### Request
Report how many lines in the entries below hold the word "urban". Your answer is that number alone.

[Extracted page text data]

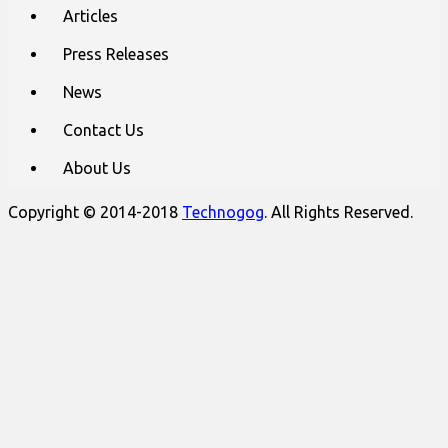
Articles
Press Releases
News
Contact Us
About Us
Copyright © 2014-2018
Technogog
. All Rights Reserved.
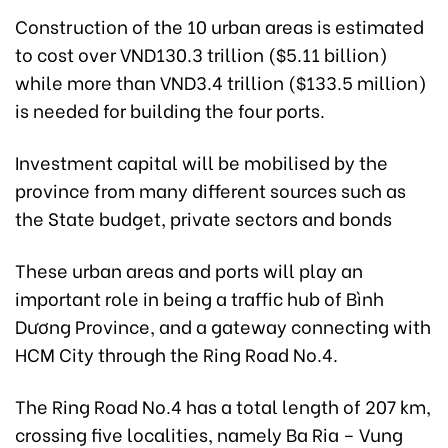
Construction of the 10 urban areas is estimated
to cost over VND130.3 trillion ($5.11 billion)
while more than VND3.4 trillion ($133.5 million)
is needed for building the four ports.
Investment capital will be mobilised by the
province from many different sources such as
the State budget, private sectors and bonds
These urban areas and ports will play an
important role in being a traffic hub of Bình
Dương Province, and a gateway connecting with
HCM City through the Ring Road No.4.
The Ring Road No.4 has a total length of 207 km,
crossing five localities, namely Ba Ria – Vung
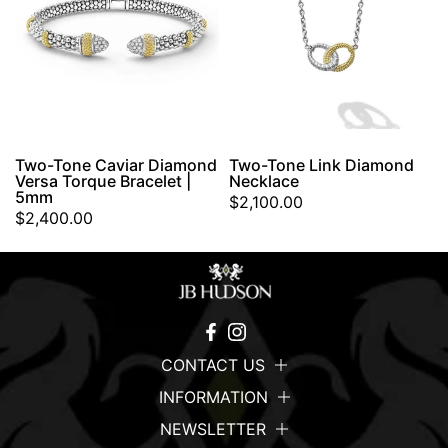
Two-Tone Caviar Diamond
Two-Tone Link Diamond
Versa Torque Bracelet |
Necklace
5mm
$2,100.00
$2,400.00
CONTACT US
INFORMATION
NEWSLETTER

--

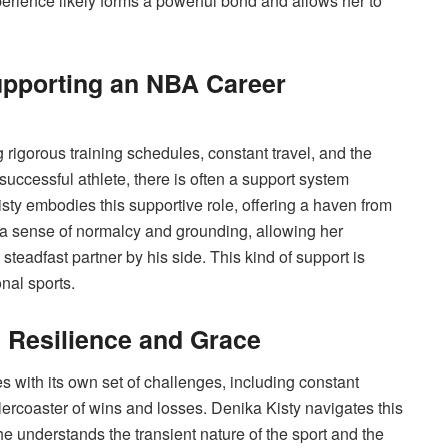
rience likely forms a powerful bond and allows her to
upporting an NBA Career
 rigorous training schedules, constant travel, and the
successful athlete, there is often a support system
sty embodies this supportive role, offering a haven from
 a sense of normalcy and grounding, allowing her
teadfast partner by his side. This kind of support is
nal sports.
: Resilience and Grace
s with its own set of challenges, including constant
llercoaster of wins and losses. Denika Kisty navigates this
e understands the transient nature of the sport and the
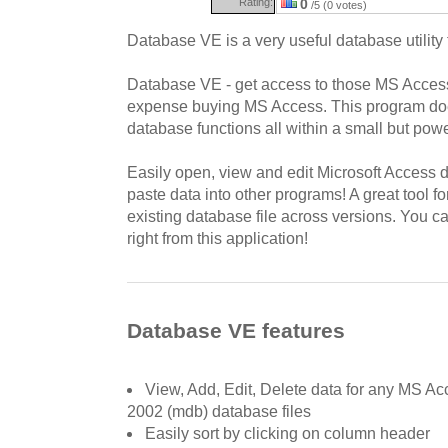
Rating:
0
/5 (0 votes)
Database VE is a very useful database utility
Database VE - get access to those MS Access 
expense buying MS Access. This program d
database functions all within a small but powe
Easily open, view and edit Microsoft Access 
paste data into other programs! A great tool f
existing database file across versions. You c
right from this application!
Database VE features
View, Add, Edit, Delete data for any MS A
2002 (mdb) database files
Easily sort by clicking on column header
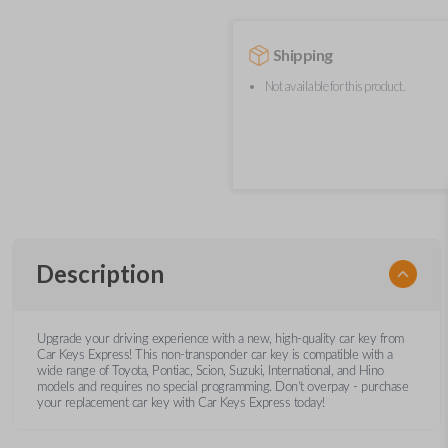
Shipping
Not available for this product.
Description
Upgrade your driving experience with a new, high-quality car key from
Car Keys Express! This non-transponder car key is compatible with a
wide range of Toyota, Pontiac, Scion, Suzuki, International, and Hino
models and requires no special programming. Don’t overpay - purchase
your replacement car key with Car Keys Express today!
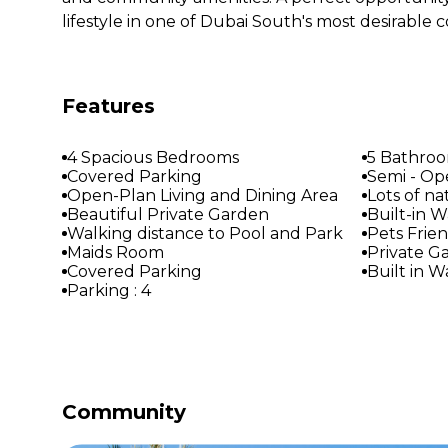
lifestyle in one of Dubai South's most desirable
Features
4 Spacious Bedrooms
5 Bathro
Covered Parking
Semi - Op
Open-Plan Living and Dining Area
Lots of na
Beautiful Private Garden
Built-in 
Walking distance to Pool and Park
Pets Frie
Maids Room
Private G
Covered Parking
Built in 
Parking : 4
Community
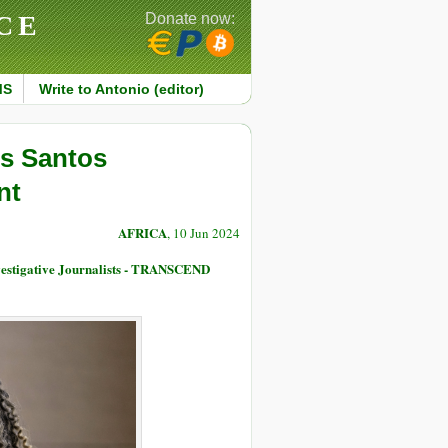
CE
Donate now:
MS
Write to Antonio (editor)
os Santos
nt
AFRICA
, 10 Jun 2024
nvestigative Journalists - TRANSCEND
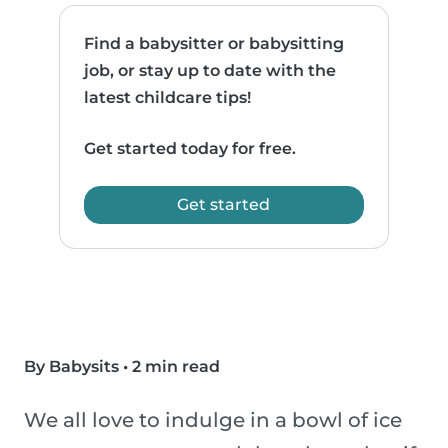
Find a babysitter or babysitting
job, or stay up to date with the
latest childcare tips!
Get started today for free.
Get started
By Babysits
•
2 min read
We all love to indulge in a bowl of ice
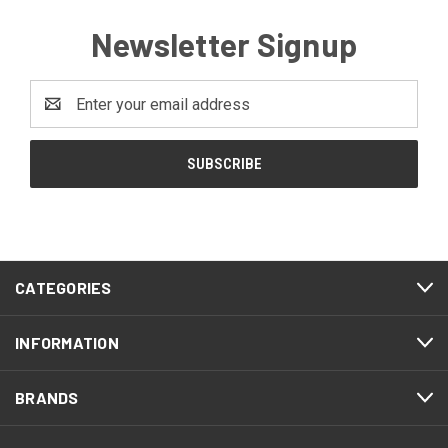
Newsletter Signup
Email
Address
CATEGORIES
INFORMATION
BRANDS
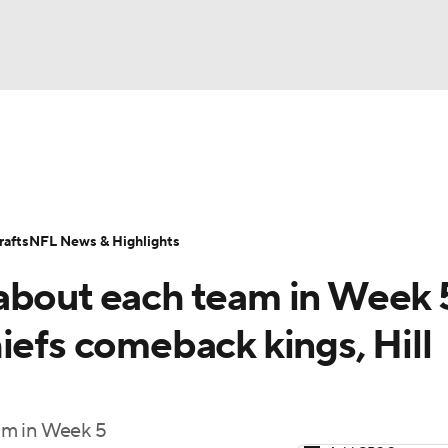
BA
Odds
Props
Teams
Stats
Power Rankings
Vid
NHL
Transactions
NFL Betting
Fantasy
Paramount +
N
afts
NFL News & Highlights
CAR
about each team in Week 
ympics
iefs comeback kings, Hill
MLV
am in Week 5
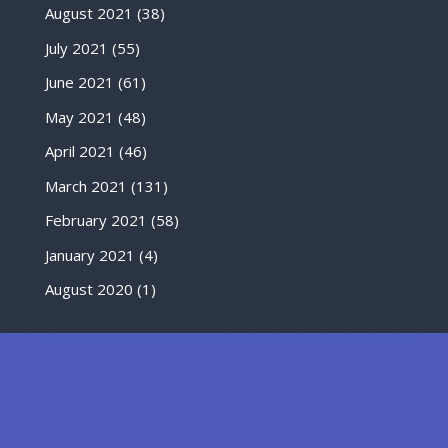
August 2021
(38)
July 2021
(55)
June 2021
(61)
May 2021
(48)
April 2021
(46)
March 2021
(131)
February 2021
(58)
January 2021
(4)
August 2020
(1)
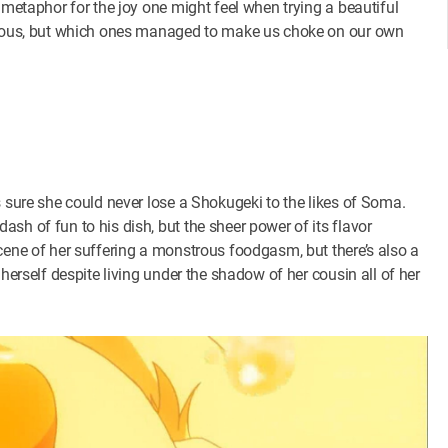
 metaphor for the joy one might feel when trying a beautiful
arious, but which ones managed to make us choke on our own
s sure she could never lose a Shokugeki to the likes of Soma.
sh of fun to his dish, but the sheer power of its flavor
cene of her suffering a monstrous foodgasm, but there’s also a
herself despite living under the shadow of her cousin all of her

### Result
2